Neil Explains to us how they Actually meet and became the Pet Shop Boys,
The following extracts are taken from an article called “The Pet Shop Boys Story” published in Smash Hits magazine in 1989 It was
August 19th, 1981, when the fateful “electrical shop meeting took place.”
Chris remembers that he thought Neil was brainy “because he had glasses on which is the mark of a brainy person
.” Neil remembers Chris was a bit mad “because he laughed a lot.
They got chatting about music and found they had almost nothing in common at all. Neil liked serious, slightly wordy “rock music” by people like David Bowie and Elvis Costello. Chris, quite simply, liked disco. “I remember he liked ‘Body Talk’ by Imagination,” recalls Neil, “which I thought was dreadful.” For some reason, from this unpromising beginning, within days they had formed a group.

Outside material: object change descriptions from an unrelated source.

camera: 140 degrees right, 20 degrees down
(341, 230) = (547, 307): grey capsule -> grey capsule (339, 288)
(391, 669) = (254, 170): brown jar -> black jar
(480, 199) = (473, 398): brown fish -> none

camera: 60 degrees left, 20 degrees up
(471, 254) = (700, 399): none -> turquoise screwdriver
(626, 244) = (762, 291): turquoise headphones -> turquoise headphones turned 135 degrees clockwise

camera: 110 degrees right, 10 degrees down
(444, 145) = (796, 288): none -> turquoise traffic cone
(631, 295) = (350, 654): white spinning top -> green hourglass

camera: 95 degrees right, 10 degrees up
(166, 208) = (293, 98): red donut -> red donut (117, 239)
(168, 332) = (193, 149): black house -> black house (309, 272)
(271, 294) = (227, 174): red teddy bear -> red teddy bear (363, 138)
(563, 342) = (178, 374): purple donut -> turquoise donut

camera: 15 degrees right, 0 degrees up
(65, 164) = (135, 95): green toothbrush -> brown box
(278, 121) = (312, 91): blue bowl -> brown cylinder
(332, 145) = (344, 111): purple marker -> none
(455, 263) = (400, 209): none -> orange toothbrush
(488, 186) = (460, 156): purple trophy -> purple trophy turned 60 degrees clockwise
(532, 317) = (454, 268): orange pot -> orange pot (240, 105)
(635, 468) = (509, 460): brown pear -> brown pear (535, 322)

Pretty quickly they decided what they wanted to sound like. Chris was a massive fan of a New York disco producer called Bobby O who made simple disco records under a variety of names – pretty soon Neil was just as big a fan. They wrote lots of songs, recorded lots of “demos” and wondered whether they might ever get famous (thinking, so they claim, not on your nelly).
By now Chris had gone back to Liverpool to study, commuting to rehearsals and writing sessions. Neil meanwhile had found a new job. A while back he’d put together a book about the pop group Madness – he’d then been asked to edit the 1983 edition of this very book, The Smash Hits Yearbook.
In 1983 Smash Hits asked Neil to go to New York to interview Sting. He wasn’t mightily keen on Sting, but he had an idea. He tracked down Bobby O’s phone number and rung him, explaining he was a big fan and asking if he could take Mr O out to lunch. Bobby O who, truth to tell, wasn’t really that famous,
was quite flattered and only too pleased. So it was that on August 19th, 1983 – as fate would have it two years to the day from that fateful “electrical shop meeting” – that they sat down in a New York restaurant called Apple Jack for a cheeseburger and some carrot cake. Near the end of the meal Neil finally plucked up the courage and mentioned he was in a group. To his surprise instead of saying “how very interesting, could you pass me the relish?” Bobby O simply declared that this news was “fabulous” and that they should make a record together pronto.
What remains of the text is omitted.